→ CHECK YOUR UNDERSTANDING
1. Rewrite the part of the notebook excerpt on entailment baselines that opens with the words containing "One to start" and closes with "a bag-of-words representation.", putting "most-frequent baseline" wherever "majority baseline" appears.
2. Summarize the notebook excerpt on entailment baselines in two sentences.

→ EXCERPT PROVIDED
────────────────────────────────────────
LABELS = ["contradiction", "entailment"]

Example = collections.namedtuple("Entry", ["x1", "x2", "y"])

def load_data(filename):
  examples = []
  with open(filename, "r") as f:
    for line in f:
      fields = json.loads(line)
      x1 = fields["x1"]
      x2 = fields["x2"]
      if fields["y"] not in LABELS:
        continue
      y = LABELS.index(fields["y"])
      examples.append(Example(x1, x2, y))
  return examples

train_examples = load_data("train.txt")
valid_examples = load_data("valid.txt")
test_examples = load_data("test.txt")

## Feature Engineering

As you can see from the example, this task takes **two** inputs $x_1$ and $x_2$. We'll experiment with some basic featurization options.

Feel free to explore additional feature engineering approaches if you have time!






### Majority baseline

It's always good to start simple when approaching new task. Naïve baselines are often good at uncovering biases in the data you might not have noticed otherwise.

One to start out with is the majority baseline. What is the prior for entailment? In this model simply ignore the input and use the most common class, always.

Using the [DummyClassifier](https://scikit-learn.org/stable/modules/model_evaluation.html#dummy-estimators) from `sklearn`, create a majority baseline and record the accuracy. See how much higher you can get in the next sections!

In [0]:
# TODO: YOUR CODE HERE

majority_baseline = ...

### Hypothesis- and premise-only baselines

Two other simple baselines are to try to classify the data using just the hypothesis (and no premise) and just the premise (and no hypothesis). You may use a bag-of-words representation.

In [0]:
# TODO: YOUR CODE HERE

hypothesis_only = ...

premise_only = ...
────────────────────────────────────────
→ RECORDED DATA
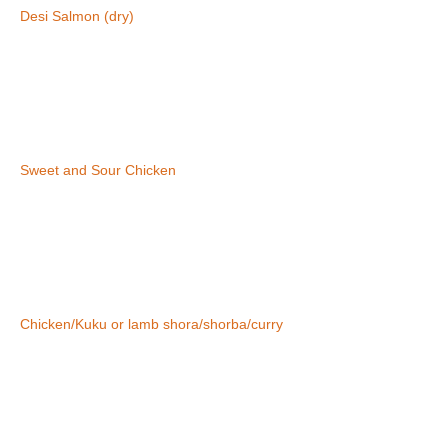
Desi Salmon (dry)
Sweet and Sour Chicken
Chicken/Kuku or lamb shora/shorba/curry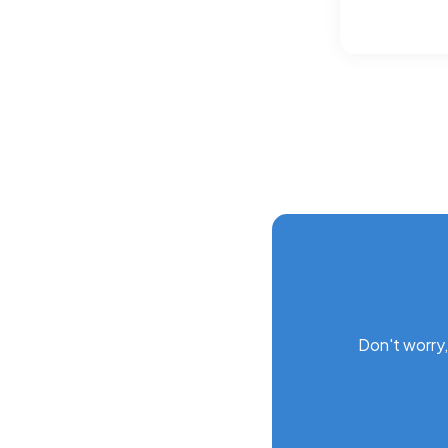
Don't worry,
────────────────────────────────────────
→ ACTIVITY ANSWERS
1.
One to start out with is the most-frequent baseline. What is the prior for entailment? In this model simply ignore the input and use the most common class, always.

Using the [DummyClassifier](https://scikit-learn.org/stable/modules/model_evaluation.html#dummy-estimators) from `sklearn`, create a most-frequent baseline and record the accuracy. See how much higher you can get in the next sections!

In [0]:
# TODO: YOUR CODE HERE

majority_baseline = ...

### Hypothesis- and premise-only baselines

Two other simple baselines are to try to classify the data using just the hypothesis (and no premise) and just the premise (and no hypothesis). You may use a bag-of-words representation.

2. The excerpt loads training, validation, and test examples from files with one JSON record per line, keeping only those labeled contradiction or entailment, and notes that the task takes two inputs. It then calls for a majority baseline built with sklearn's DummyClassifier that ignores the input and always predicts the most common class, with its accuracy recorded, followed by hypothesis-only and premise-only baselines that may use a bag-of-words representation.